How hard do you have to train to build muscle?

Posted: December 18, 2016 in Muscle Building

I’m not sure why, but this question came into my mind today and it’s a good one. But it’s also a tricky one to answer although I’m going to attempt to all the same.

When training for cardiovascular improvement we can gauge our intensity by measuring heart rate.

When doing high repetition weight training, we can judge successful training by cell swelling/ a massive pump.

When pure strength training working “hard” generally means (or should) increasing the load with consistent form.

But if your goals is “building muscle” it becomes a little less clear, especially since it takes a long time to make noticeable (natural) gains.

When it comes to adding size to muscles we have to force the body into a state where it thinks it has no other choice to survive than to build muscle, but despite what Mike Mentzer would have you there is more to it than just lifting heavy weights for one or two reps. There is a fascinating study called the “mechanisms of hypertrophy” that suggests that adding size comes down to maximizing mechanical tension (heavy weights – 6-8 reps), cell swelling (high, 8-15 reps), Metabolic stress (building up lactic acid).

One of the things that is often overlooked in all of this the rest between sets, which plays a key role in my latest attempt to maximize the mechanisms listed above. By gradually decreasing rest time between sets, while simultaneously adding the number of sets you are increasing overall volume or workload, as well as incrementally making it more difficult metabolically.

But what about weight, won’t it have to get lighter over time if the rest time is shorter? Aaaaah, well here’s where it gets fun… to accommodate this what I’ve implemented is the idea of jump-sets – going from one set with one body part to a set with a different body part. This essentially gives you double the amount of rest time for that body part so load does not suffer too much.

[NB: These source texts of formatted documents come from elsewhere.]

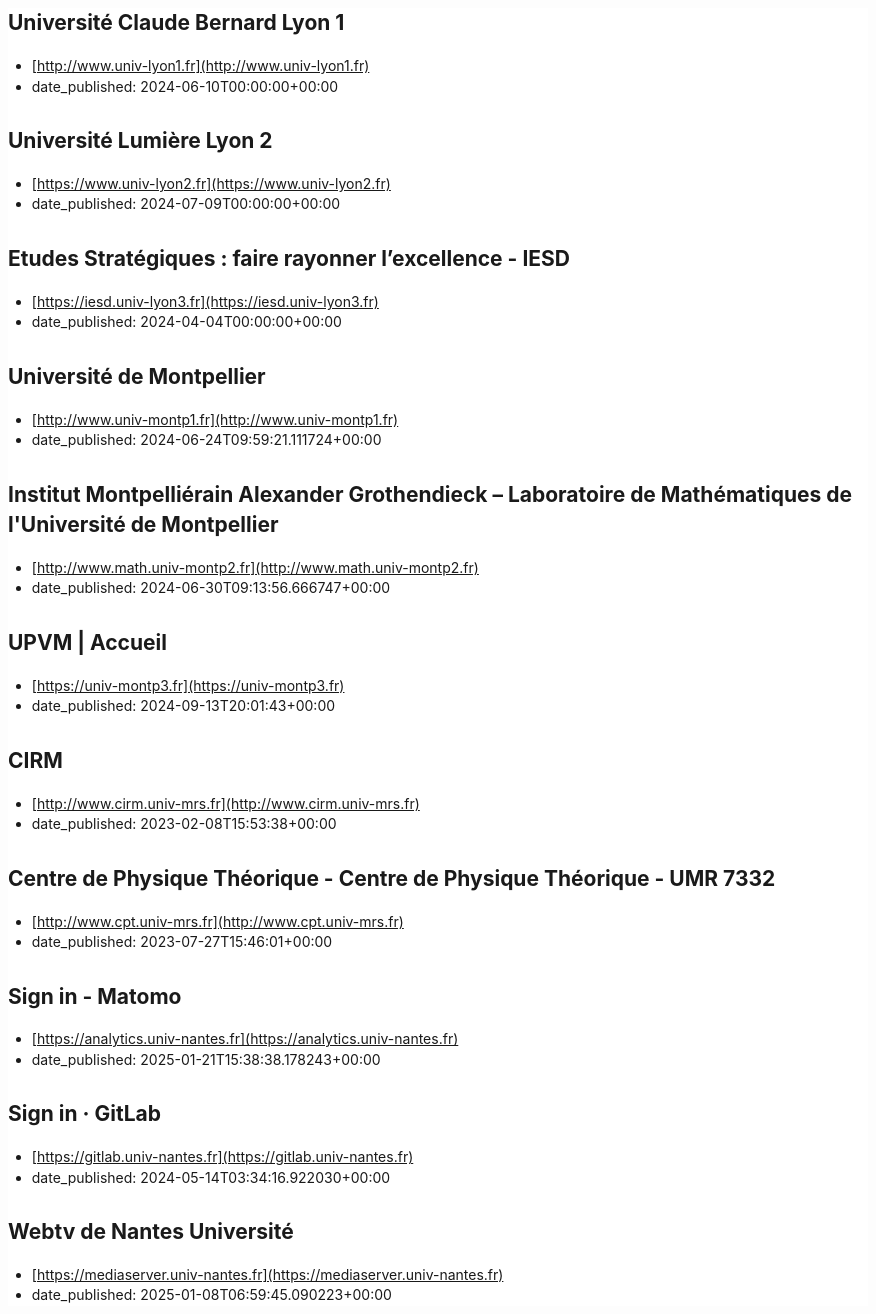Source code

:  ## Université Claude Bernard Lyon 1
 - [http://www.univ-lyon1.fr](http://www.univ-lyon1.fr)
 - date_published: 2024-06-10T00:00:00+00:00

 ## Université Lumière Lyon 2
 - [https://www.univ-lyon2.fr](https://www.univ-lyon2.fr)
 - date_published: 2024-07-09T00:00:00+00:00

 ## Etudes Stratégiques : faire rayonner l’excellence - IESD
 - [https://iesd.univ-lyon3.fr](https://iesd.univ-lyon3.fr)
 - date_published: 2024-04-04T00:00:00+00:00

 ## Université de Montpellier
 - [http://www.univ-montp1.fr](http://www.univ-montp1.fr)
 - date_published: 2024-06-24T09:59:21.111724+00:00

 ## Institut Montpelliérain Alexander Grothendieck – Laboratoire de Mathématiques de l'Université de Montpellier
 - [http://www.math.univ-montp2.fr](http://www.math.univ-montp2.fr)
 - date_published: 2024-06-30T09:13:56.666747+00:00

 ## UPVM | Accueil
 - [https://univ-montp3.fr](https://univ-montp3.fr)
 - date_published: 2024-09-13T20:01:43+00:00

 ## CIRM
 - [http://www.cirm.univ-mrs.fr](http://www.cirm.univ-mrs.fr)
 - date_published: 2023-02-08T15:53:38+00:00

 ## Centre de Physique Théorique - Centre de Physique Théorique - UMR 7332
 - [http://www.cpt.univ-mrs.fr](http://www.cpt.univ-mrs.fr)
 - date_published: 2023-07-27T15:46:01+00:00

 ## Sign in - Matomo
 - [https://analytics.univ-nantes.fr](https://analytics.univ-nantes.fr)
 - date_published: 2025-01-21T15:38:38.178243+00:00

 ## Sign in · GitLab
 - [https://gitlab.univ-nantes.fr](https://gitlab.univ-nantes.fr)
 - date_published: 2024-05-14T03:34:16.922030+00:00

 ## Webtv de Nantes Université
 - [https://mediaserver.univ-nantes.fr](https://mediaserver.univ-nantes.fr)
 - date_published: 2025-01-08T06:59:45.090223+00:00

But if you are gradually increasing volume how can you increase load? Another great point… how I’ve decided to overcome this is by using a sort of zig-zag pattern, where I gradually decrease rest/increase volume for 3 weeks, then de-load by spending 1-3 weeks with low volume. Then I will start where I left off at week 2 but with increased load and decrease rest for another 3 weeks then de-load.

I must stress that this is theoretical at the moment, but I guess the idea I want to express that by setting up a program with built in progression in as many areas as possible, you are likely to find that working “hard enough” will fall into place even when you can’t rely on muscle soreness or other signs.